When property sets are read as nested geometries, the IFMEAggregate geometry representing an IFC object will contain a geometry instance for each quantity set associated with the IFC object. The geometry instance will refer to a geometry definition, which will be an IFMENull geometry. The individual quantities in the property set will be set as traits on the geometry. Since the quantity set is nested within the object’s aggregate geometry, there is no need to link the object to the quantity set with the ifc_quantity_sets{} list attribute.
Property and Quantity Set Definitions
The IFC reader can optionally produce features which contain the definition of the property and quantity sets in an IFC file. This behavior is controlled by the Create Property/Quantity Set Definition Features parameter.
These definition features can be considered as "schema features" for the property and quantity sets in an IFC file. They will contain list attributes that describe the names, types, and data types of the properties in a property set, or the quantities in a quantity set.
The IFC writer will only write property and quantity sets for which it has a definition. By default, the writer is aware of the property and quantity sets that are defined in the IFC specification, such as Pset_BuildingCommon or Qto_WallBaseQuantities. In order to write property or quantity sets that are not defined in the IFC specification, a definition feature must be sent to the writer. In particular, when performing an IFC-to-IFC translation, the source property and quantity sets will only be preserved if the property and quantity set definition features from the reader are sent to the writer.
Property Set Definitions
A property set definition feature will have its feature type set to PropertySetDefinition. The property set name will be stored in the ifc_property_set_name attribute. Information about the properties in the property set will be stored the following list attributes:
- ifc_properties{}.name – This list attribute will contain the names of the properties in the property set.

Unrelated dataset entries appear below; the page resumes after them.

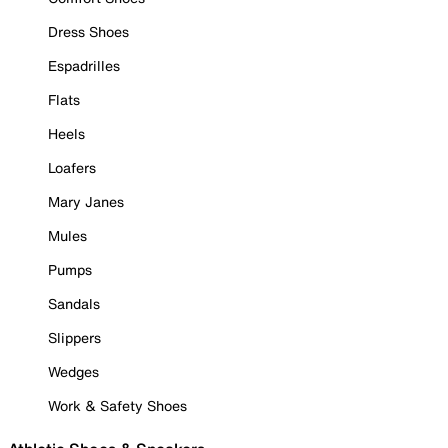
Dress Shoes
Espadrilles
Flats
Heels
Loafers
Mary Janes
Mules
Pumps
Sandals
Slippers
Wedges
Work & Safety Shoes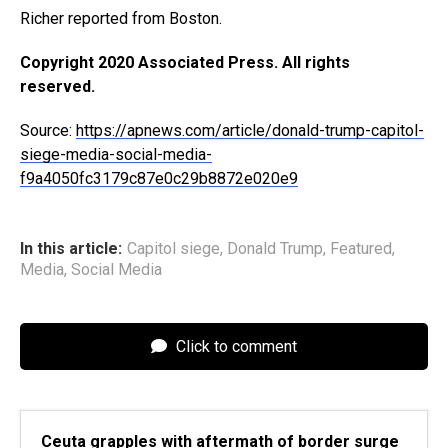
Richer reported from Boston.
Copyright 2020 Associated Press. All rights
reserved.
Source:
https://apnews.com/article/donald-trump-capitol-
siege-media-social-media-
f9a4050fc3179c87e0c29b8872e020e9
In this article:
Capitol siege
,
Donald Trump
,
Featured
,
Media
,
Social Media
Click to comment
Ceuta grapples with aftermath of border surge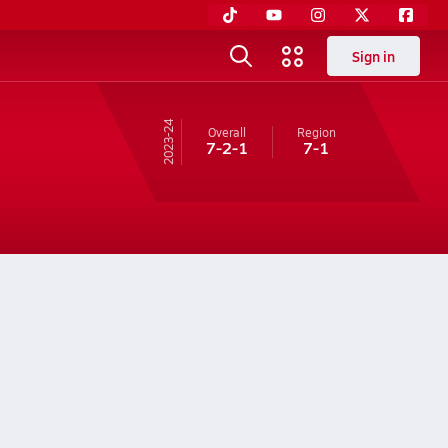
Sign in
23-24
Overall
Region
7-2-1
7-1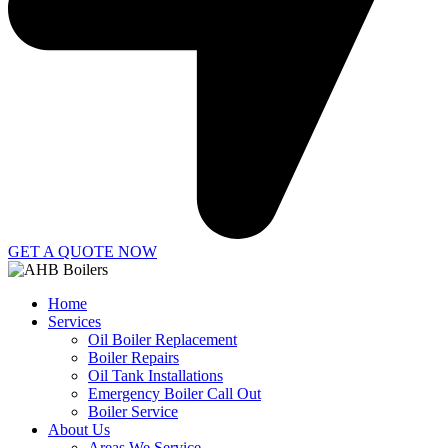
GET A QUOTE NOW
Home
Services
Oil Boiler Replacement
Boiler Repairs
Oil Tank Installations
Emergency Boiler Call Out
Boiler Service
About Us
Areas We Service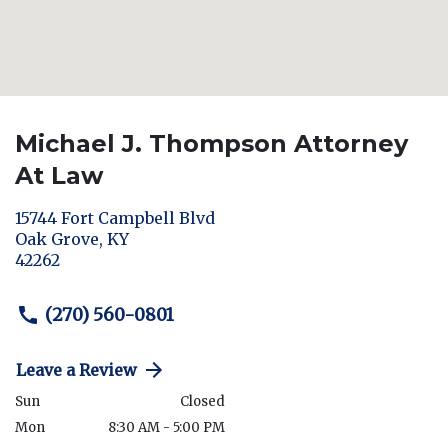
Michael J. Thompson Attorney
At Law
15744 Fort Campbell Blvd
Oak Grove
,
KY
42262
(270) 560-0801
Leave a Review
Sun
Closed
Mon
8:30 AM - 5:00 PM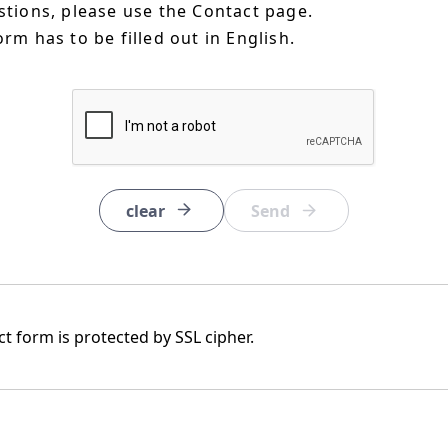
estions, please use the Contact page.
orm has to be filled out in English.
clear
t form is protected by SSL cipher.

- ifc_properties{}.property_type – This list attribute will contain the type of the property. At the moment the only supported property types are:
- IfcPropertySingleValue
- IfcPropertyBoundedValue
- IfcPropertyEnumeratedValue
- ifc_properties{}.data_type – This list attribute will contain the data type of the property. There is a larger number of supported data types. The full list can be seen at the following pages:
| IFC2x3 | IFC4 |
|---|---|
Quantity Set Definitions
A quantity set definition will have its feature type set to QuantitySetDefinition. The quantity set name will be stored in the ifc_quantity_set_name attribute. Information about the quantities in the quantity set will set stored in the following list attributes:
- ifc_quantities{}.name – This list attribute will contain the names of the quantities in the quantity set.
- ifc_quantities{}.type – This list attribute will contain the types of the quantities in the quantity set. Valid values in this list attribute are:
- IfcQuantityArea
- IfcQuantityCount
- IfcQuantityLength
- IfcQuantityTime
- IfcQuantityVolume
- IfcQuantityWeight
Reading/Writing Distribution Port Objects
Objects of type IfcDistributionPort define the topology of distribution systems in a building, such as the plumbing, electrical, or HVAC systems. The IFC reader produces a feature for each IfcDistributionPort object in the IFC file. These features use the ifc_parent_id attribute to refer to the distribution object they are a part of, such as a pipe fitting or an air duct. In addition, if two ports are connected, each one will have its ifc_connected_port_id attribute set to the GlobalId value of the other.
When writing distribution port objects, it is not necessary for two connected port objects to refer to each other. The reference may go in one direction only.